Police and members of the public look at numbered bullet shells at the scene of a fatal shooting in Phnom Penh
Police and members of the public look at numbered bullet shells at the scene of a fatal shooting in Phnom Penh on Saturday evening. Hong Menea

Oknha brutally killed

A tycoon was shot dead outside a Phnom Penh fruit shop on Saturday evening in a brutal attack captured on a surveillance camera.

Ung Meng Cheu, who held the royally bestowed title “oknha”, was gunned down after pulling up in his Lexus and stepping out onto Sihanouk Boulevard near the Olympic Stadium at about 7:15pm, police and witnesses said.

The businessman, believed to be about 40, was the chairman of the Shimmex Group, a conglomerate that includes construction, jewellery and import-export companies.

Chilling closed-circuit television footage of the slaying posted online shows a man armed with a pistol approach Meng Cheu near the Lour Tech Seng fruit shop.

When confronted, the victim falls over as his attacker fires shots at him.

The victim stands up and makes a desperate plea for the gunman to stop. But the killer keeps firing until his victim again falls to the ground, where he quickly succumbs to his wounds.

Still coming to terms with the violence, Cheng Phet, a security guard for the fruit shop, told the Post at the scene yesterday that he had witnessed two men pull up on a motorbike as Meng Cheu arrived unaccompanied.

“He took three steps out of the car after opening the door,” he said. “The two guys . . . stopped their bike on the corner, about three or four metres from the car, and walked straight to him. The attackers shot him once in the back and five times to the front of the body.”.

Phet said he first thought that the criminals – whom he estimated to be both aged about 30 – were Meng Cheu’s bodyguards.

“But when one of them started shooting, I ran,” he said. “I saw the victim plead for his attacker not to shoot him. But he kept firing then ran to his bike and sped away.”

Police arrived about five minutes later, Phet said.

According to information released by police yesterday, the suspects had driven a Honda motorcycle and shot the victim six times with a pistol.

National Military Police spokesman Kheng Tito said late yesterday that police were still trying to establish a motive and identify suspects.

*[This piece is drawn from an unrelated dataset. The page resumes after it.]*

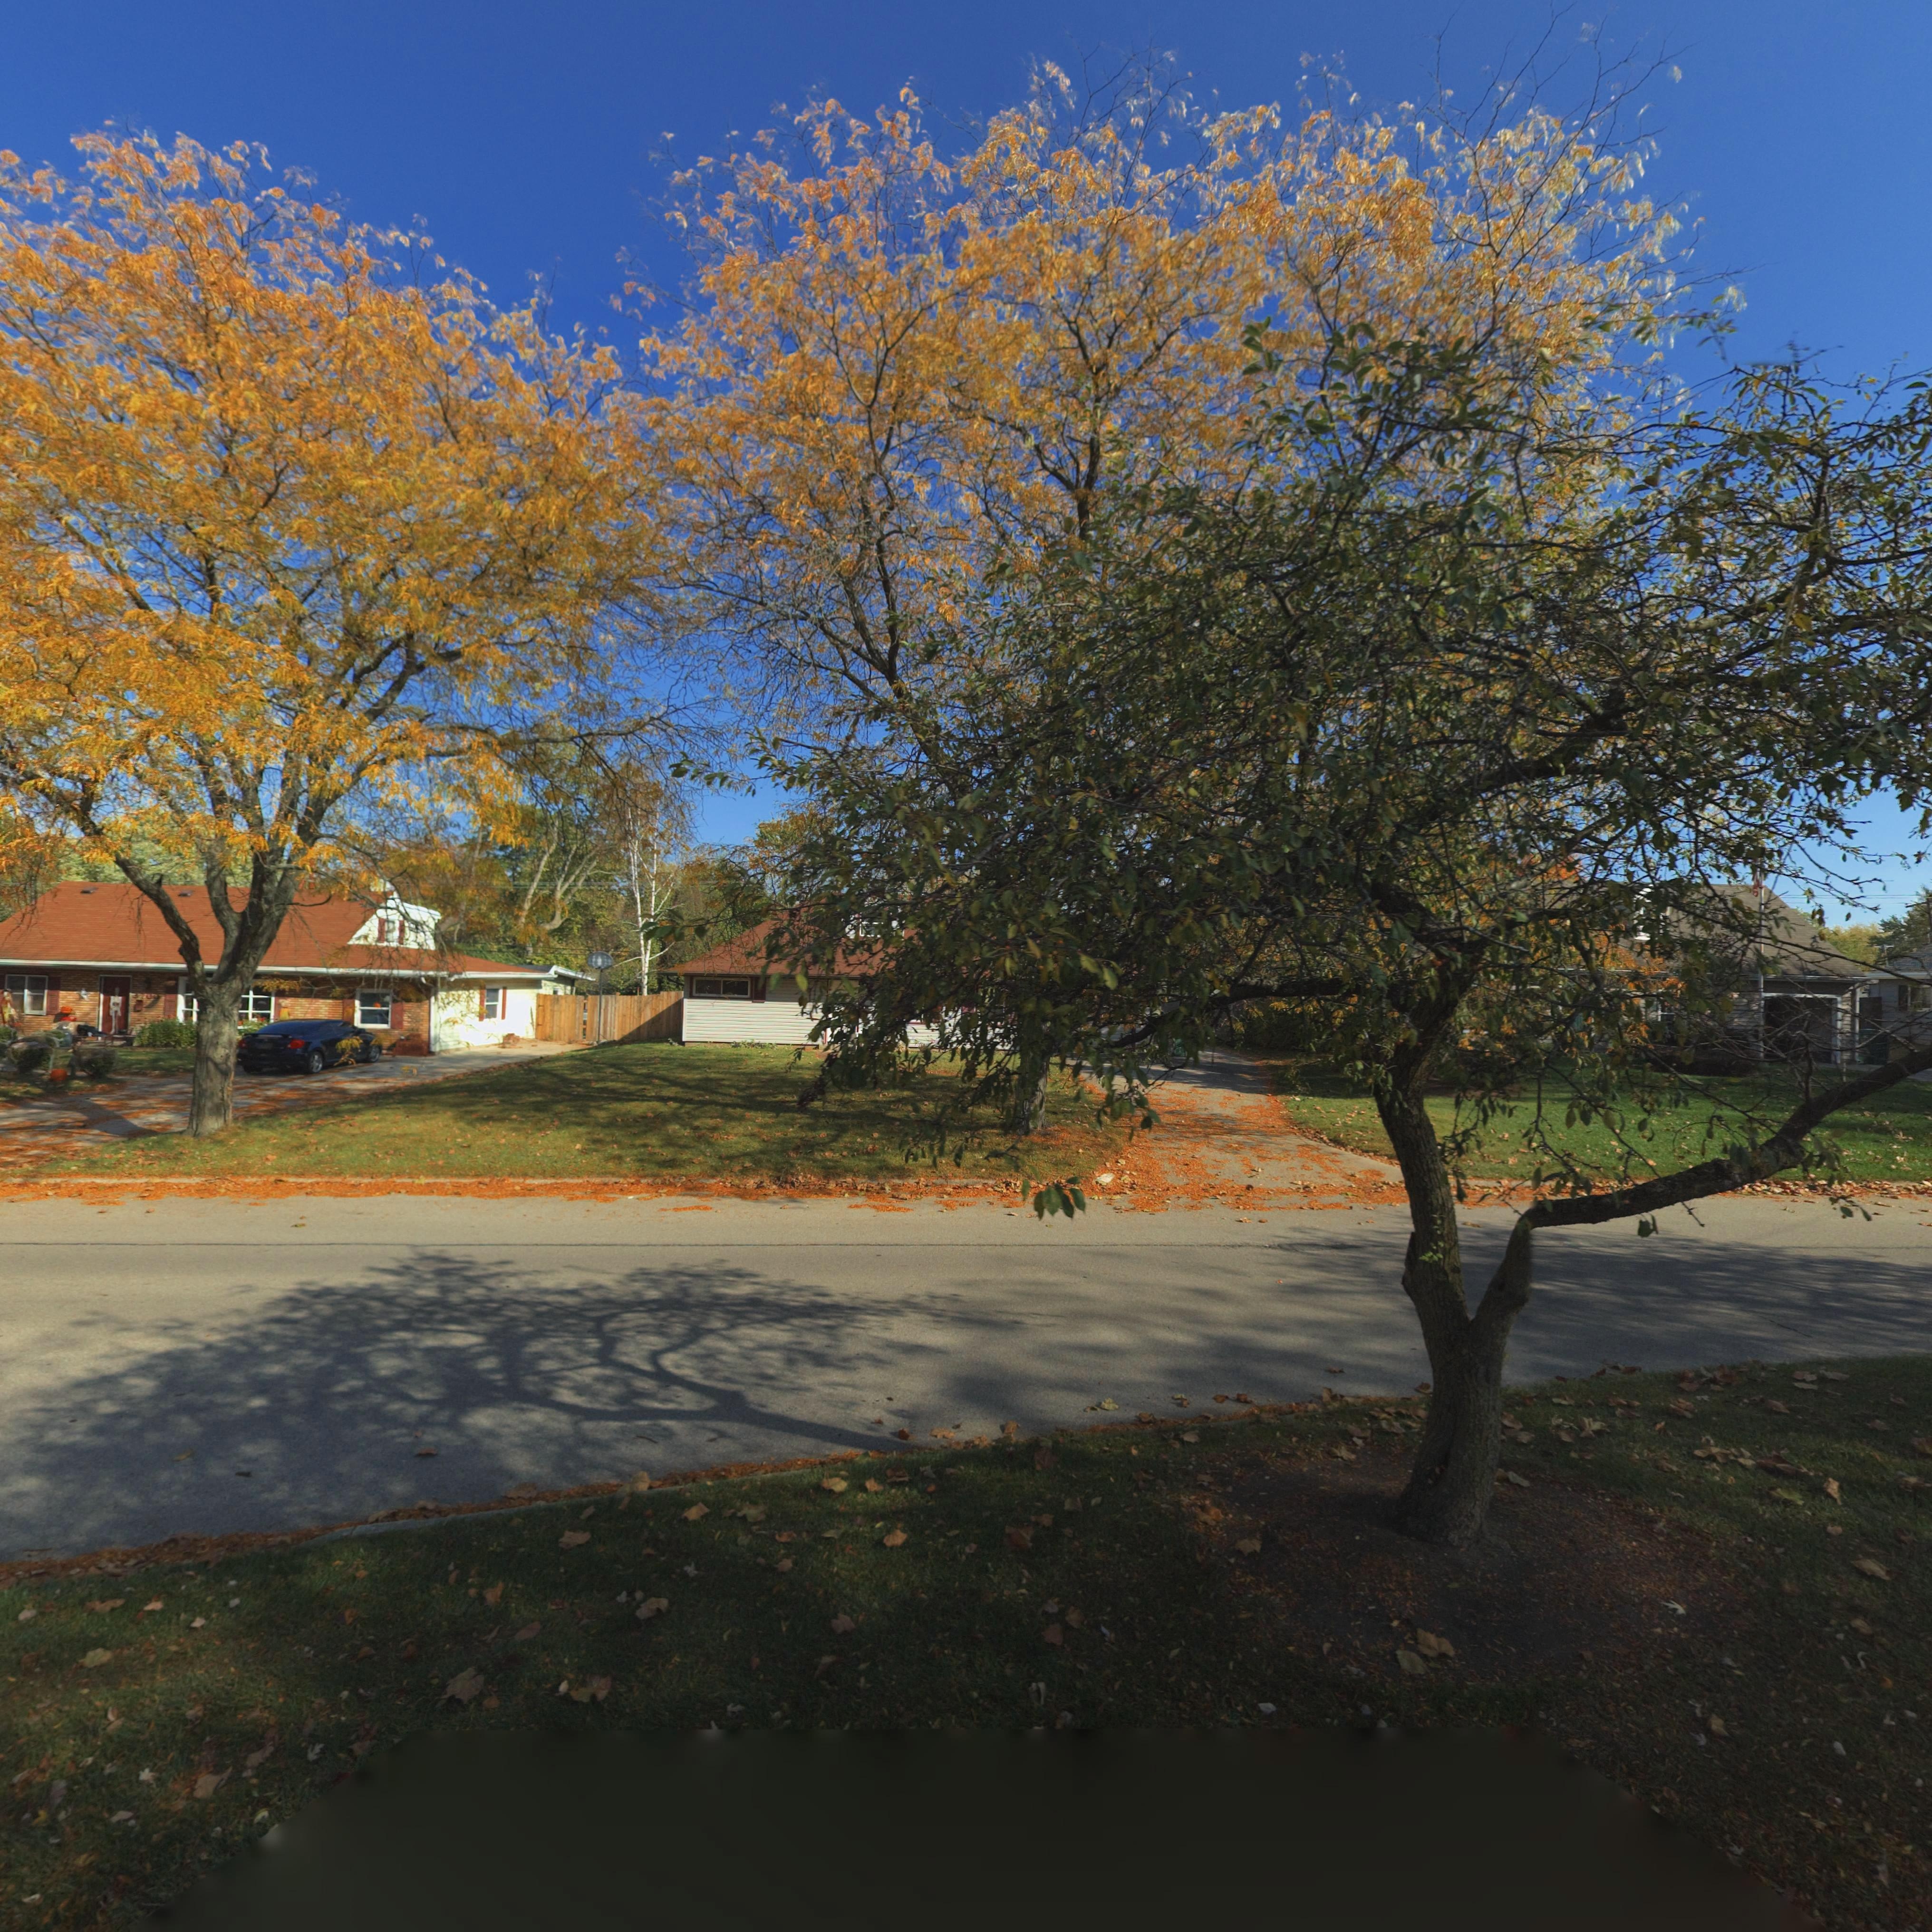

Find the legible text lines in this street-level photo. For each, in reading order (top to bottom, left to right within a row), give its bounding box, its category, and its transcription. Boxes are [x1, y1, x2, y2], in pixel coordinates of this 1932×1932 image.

[132, 992, 160, 999] StreetNumber: 3700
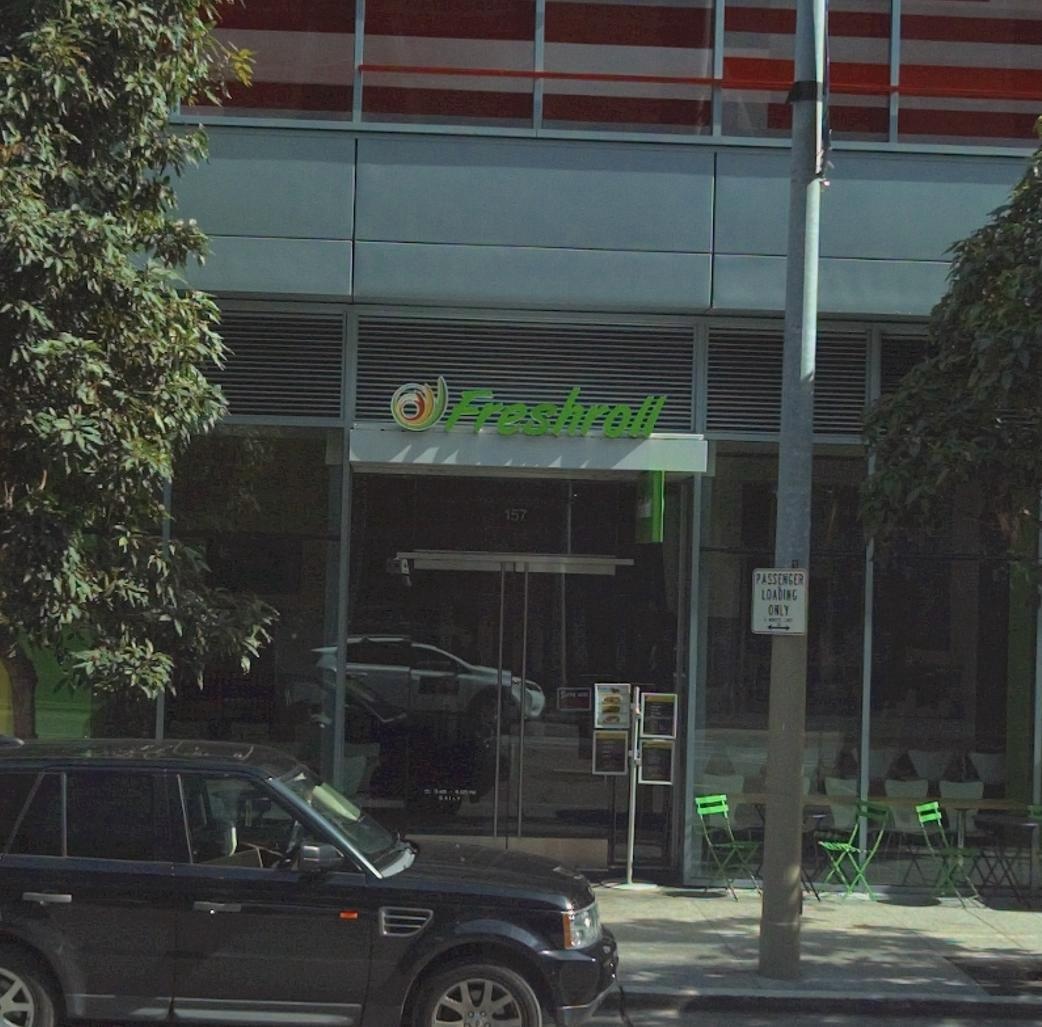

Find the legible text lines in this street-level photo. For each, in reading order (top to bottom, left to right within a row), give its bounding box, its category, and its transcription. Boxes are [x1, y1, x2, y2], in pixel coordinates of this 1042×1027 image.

“We suspect this is a case of revenge,” he said, adding that it was difficult to prevent such violence.

People crowd around the entrance to a fruit shop in Phnom Penh where businessman Ung Meng Cheu was gunned down
People crowd around the entrance to a fruit shop in Phnom Penh where businessman Ung Meng Cheu was gunned down Saturday. Hong Menea

“Police cannot predict when incidents like this will happen. Bad guys operate in the dark. We ask people to [inform us] . . . if they think they are in any danger.”

Police were willing to provide the victim’s family extra protection if they request it, Tito added.

In Bora, chief of the Ministry of Interior’s Penal Police Department, declined to comment in detail, saying only that “police are investigating”.

Meng Cheu’s loved ones visited the scene of the shooting yesterday at about 7am, a fruit seller said.

The victim’s son-in-law, who gave his name only as Henry, declined to comment when reached by telephone.

Shimmex’s companies include Seng Hong Heng Import Export, Hong Kong Jewelry, Dough Real Estate and Home Au Fait, according to its website.

Khan Piseth, the financial systems manager at Shimmex, described his boss as generous to all staff and competitors.

“He was never vindictive towards anyone. I don’t know much about his personal life, since he did not tell us much,” he said.

A resident who lives close to Hong Kong Jewelry near Central Market said Meng Cheu and his wife, Tan Kim Chheng, were “very kind and nice to people”.

“I’ve never seen them argue with clients or anyone. I felt so bad when I heard about this.”

Shimmex’s website says that Meng Cheu had helped build schools, pagodas and “other development projects” across Cambodia.

After beginning work at a family hardware business in Battambang, the website adds, Meng Cheu eventually became an oknha, an honourific traditionally given to powerful officials who contribute financially to society.

In 2011, Meng Cheu took Chhin Sokuntheary, also known as “the crocodile grandma”, to court, accusing her of reselling land she had already sold him.